Titus was puzzled. ‘I see what you are trying to achieve,’ he said, ‘but these will stop the bolt from penetrating a ship’s hull.’
‘Not if they are collapsible,’ said Agrippa. ‘They are flat to the shaft when they are fired, but they open when they are winched back and thus grip the enemy ship.’
Cornificius frowned. ‘Nothing to stop the enemy from cutting the ropes they’re attached to. That’s what I would do.’
Agrippa was ready for that. He had thought the plan through. He merely sketched an extension to the tail end of the bolt. ‘They can’t cut through solid iron.’
‘They could use long poles with sharp blades.’ Cornificius was the only man there who was senior enough to challenge Octavian’s second in command.
‘Do you carry such poles on your ships?’ asked Agrippa and Cornificius slowly shook his head. ‘Thought not. And neither will Sextus… unless someone here is foolish enough to warn him.’
Titus raised an eyebrow, Leon chuckled, Cornificius scowled and Timon said nothing.
‘The Greeks among us would call this harpaga, the grabber,’ said Agrippa. ‘I will call it the Harpax and it will win us a war.
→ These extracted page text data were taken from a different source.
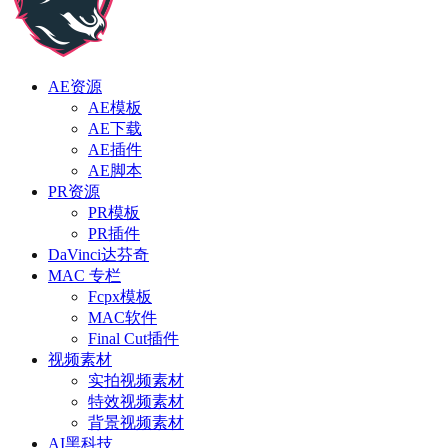
AE资源
AE模板
AE下载
AE插件
AE脚本
PR资源
PR模板
PR插件
DaVinci达芬奇
MAC 专栏
Fcpx模板
MAC软件
Final Cut插件
视频素材
实拍视频素材
特效视频素材
背景视频素材
AI黑科技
Titus, we will need bigger and stronger scorpios. Leon, we will need to modify our ships to carry these weapons, and Timon, it’s your job to design the bolts. Everything you need is here at Portus Julius and you will all be paid handsomely.’
Philotas entered and announced refreshments were being served in the triclinium. He caught Agrippa’s eye and a look passed between them, noticed only by Titus who immediately sensed trouble. His spine tingled, just like it did when he received orders on past campaigns to deploy his century at dawn.
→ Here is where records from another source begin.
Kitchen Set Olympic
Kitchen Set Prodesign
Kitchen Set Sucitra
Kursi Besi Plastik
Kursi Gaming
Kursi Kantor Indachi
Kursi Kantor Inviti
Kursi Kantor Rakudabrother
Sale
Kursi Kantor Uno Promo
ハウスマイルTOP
But this time, he had no idea what the signs meant, only that he must be ready.
* * *
‘You are the only one here I can trust to do this properly.’
Agrippa had shown Titus to a bench in the shade of the old olive tree.
‘When did you find out?’ asked Titus, absently taking in the signs that this year’s olive harvest would be plentiful.
‘Philotas has eyes everywhere and his men found the body yesterday, crudely hidden close to the Via Popilia. He suffered a slow death.’
‘But how did Philotas identify the body?’
Agrippa sighed. ‘His men found our summons hidden in his shoe. But it was pretty obvious he had been tortured so we must assume he told the killers everything. So Sextus found a way to place his man among us.’
‘And now you want me to cut off the supply of information that would warn Sextus what’s coming his way?’
‘You’re a killer, Titus, I’ve seen you in action many times and you’re not the type to hesitate.’
‘I usually look my enemies in the eye as I kill them, not stab them in the back.’
‘Do it for me, Titus. And Rome.’
Titus nodded slowly, tested the sharpness of his pugio dagger and went to kill Timon.